EXERCISE INSTRUCTIONS ->
Show each line of the data below in which "parameter" occurs.

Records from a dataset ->
[Start of section]

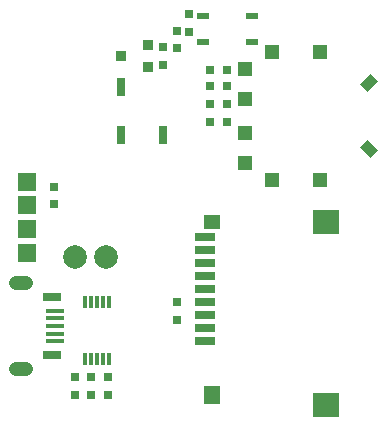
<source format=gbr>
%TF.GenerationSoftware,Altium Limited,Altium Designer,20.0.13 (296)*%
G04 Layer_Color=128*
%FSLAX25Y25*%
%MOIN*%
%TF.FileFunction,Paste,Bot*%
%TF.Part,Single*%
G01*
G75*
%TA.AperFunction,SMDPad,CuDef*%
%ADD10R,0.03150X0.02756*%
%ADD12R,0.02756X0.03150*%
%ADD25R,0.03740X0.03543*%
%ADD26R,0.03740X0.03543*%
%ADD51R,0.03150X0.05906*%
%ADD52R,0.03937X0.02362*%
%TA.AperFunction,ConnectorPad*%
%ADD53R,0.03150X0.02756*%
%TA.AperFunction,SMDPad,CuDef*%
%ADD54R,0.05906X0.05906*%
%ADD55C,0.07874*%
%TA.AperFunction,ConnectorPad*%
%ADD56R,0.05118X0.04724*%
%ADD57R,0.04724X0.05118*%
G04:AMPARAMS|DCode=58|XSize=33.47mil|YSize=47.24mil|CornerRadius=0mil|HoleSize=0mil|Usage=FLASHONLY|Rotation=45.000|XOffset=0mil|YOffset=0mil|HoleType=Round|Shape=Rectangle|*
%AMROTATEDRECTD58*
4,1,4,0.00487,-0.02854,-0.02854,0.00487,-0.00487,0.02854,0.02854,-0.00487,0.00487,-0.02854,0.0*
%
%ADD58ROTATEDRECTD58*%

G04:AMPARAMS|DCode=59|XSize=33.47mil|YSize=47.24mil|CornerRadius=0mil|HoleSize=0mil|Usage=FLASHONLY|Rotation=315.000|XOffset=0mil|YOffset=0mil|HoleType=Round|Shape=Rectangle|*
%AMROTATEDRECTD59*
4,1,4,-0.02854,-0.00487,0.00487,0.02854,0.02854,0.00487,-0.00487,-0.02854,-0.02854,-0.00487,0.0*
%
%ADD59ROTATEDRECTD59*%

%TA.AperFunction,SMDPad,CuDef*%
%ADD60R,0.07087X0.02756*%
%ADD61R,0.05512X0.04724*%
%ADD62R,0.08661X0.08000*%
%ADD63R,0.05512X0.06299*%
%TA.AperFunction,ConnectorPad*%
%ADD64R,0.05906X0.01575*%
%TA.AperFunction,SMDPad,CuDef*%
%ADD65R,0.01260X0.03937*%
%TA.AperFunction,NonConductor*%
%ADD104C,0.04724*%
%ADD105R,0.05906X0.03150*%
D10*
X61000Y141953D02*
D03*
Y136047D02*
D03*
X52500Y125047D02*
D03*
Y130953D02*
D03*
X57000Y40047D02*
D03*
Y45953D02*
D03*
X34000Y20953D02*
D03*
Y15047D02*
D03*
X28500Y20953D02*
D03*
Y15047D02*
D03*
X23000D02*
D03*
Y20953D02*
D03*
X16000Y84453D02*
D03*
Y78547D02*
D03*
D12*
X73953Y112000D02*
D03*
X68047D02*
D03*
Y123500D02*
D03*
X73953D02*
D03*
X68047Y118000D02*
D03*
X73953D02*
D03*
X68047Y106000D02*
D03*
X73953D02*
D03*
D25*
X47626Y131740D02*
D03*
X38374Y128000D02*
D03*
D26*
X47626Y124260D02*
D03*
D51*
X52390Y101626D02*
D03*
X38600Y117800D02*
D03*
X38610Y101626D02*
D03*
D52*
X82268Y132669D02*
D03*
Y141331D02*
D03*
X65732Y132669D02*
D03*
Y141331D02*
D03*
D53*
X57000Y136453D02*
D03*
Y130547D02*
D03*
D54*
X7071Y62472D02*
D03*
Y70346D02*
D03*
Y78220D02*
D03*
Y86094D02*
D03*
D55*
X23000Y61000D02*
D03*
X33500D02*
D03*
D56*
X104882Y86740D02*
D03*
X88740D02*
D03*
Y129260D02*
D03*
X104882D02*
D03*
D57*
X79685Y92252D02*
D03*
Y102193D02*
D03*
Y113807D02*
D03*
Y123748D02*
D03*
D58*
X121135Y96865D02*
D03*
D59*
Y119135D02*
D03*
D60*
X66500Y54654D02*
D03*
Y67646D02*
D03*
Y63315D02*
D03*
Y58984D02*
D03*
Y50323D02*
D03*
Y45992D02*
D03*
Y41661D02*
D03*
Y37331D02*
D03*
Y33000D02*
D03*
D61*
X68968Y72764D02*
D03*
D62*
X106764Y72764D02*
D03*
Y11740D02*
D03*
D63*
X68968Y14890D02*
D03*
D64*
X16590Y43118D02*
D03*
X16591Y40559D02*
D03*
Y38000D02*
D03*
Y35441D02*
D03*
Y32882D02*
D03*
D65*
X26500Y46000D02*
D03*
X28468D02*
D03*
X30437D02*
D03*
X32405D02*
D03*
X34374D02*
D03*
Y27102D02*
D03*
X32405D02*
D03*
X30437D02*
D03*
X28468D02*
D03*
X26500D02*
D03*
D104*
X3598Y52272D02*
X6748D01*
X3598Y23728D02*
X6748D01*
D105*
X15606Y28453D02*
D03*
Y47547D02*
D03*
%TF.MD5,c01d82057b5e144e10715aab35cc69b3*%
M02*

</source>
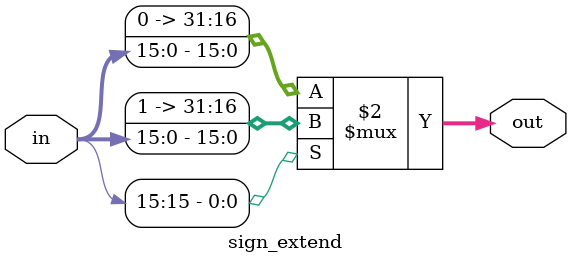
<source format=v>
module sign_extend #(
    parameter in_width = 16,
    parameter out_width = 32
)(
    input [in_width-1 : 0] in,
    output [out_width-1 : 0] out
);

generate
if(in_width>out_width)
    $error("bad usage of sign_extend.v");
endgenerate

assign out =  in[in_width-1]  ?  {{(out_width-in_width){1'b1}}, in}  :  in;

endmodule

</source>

[End of section]

YOUR RESPONSE ->
    parameter in_width = 16,
    parameter out_width = 32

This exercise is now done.